Kernel execution time variable execution time depending on grid

Hey, I’m testing the best grid options for a given kernel and based in the information the cuda occupancy prints I’ve selected the number of threads per block that maximize the number of active warps in the multiprocessor, in this case 6 active warps.

Here’s the results I get for my kernel using 69 registers, 84 bytes of smem and 52 bytes of cmem:
(threads per block,number of blocks) kernel execution time [ms]
(192,113) 1.580
(176,123) 1.625
(338,64) 1.565
(450,48) 1.620

The execution time is an average of 100 samples of kernel execution (the application was ran 100 times, not just the kernel). Is there any particular reason as to why the execution times differ? The stopwatch I’m using has a 0.5 microsecond precision so the difference isn’t due to precision. A rule of thumb is that optimum grids are application dependent, but as far as I can see the number of threads per block does not correlate to a minimum execution time for my specific kernel.

What’s more, another similar kernel but running a code of the same fashion, ie LDPC decoding on the same coding with a different coding rate, only adds anticorrelation between the number of threads per block and minimum execution time. The conclusions I get for one coding rate are not the same I get for the the other coding rate.

I guess what pretty much sums up my question is, why such a grid dependency and application dependency? Does it have to do with the fact that 192 and 64 threads per block are multiple of the warpsize? Will the non execution of 16 threads in the last warp executed in either 176 or 48 threads per block generate such an overhead?

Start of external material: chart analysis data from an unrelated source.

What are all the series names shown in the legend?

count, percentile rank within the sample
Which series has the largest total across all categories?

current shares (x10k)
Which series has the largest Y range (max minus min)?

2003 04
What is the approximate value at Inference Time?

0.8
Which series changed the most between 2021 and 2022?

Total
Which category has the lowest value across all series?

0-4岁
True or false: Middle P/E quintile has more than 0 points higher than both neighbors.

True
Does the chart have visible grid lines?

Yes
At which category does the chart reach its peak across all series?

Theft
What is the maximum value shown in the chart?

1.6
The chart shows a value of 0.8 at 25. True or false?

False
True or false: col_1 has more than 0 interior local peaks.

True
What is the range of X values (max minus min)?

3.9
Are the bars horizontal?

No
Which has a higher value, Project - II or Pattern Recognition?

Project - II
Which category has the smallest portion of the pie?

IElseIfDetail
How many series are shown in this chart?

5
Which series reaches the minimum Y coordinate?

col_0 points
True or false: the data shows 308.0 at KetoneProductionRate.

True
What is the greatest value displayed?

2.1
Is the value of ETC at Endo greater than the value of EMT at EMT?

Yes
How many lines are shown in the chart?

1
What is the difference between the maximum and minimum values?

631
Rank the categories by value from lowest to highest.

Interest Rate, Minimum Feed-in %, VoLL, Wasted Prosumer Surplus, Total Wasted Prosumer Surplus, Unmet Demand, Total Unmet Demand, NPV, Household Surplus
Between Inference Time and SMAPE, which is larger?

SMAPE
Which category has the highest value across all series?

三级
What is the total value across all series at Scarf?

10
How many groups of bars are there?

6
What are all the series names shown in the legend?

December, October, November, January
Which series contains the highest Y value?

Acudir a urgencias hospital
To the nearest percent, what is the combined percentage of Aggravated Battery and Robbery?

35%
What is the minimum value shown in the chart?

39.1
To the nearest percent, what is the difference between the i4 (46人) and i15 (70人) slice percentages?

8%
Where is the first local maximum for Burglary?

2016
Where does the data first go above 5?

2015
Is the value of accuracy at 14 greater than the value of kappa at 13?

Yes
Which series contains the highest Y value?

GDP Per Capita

Your blocksize should definitely be a multiple of the warpsize (or better, of 64 = twice the warpsize). Otherwise you waste unused cores (although there is no overhead associated with unused cores, as far as I’m aware of).

Other than that, the differences are probably caused by different memory access patterns. So, testing on different cards (with different bus widths) will likely add to the anticorrelation you’ve already seen.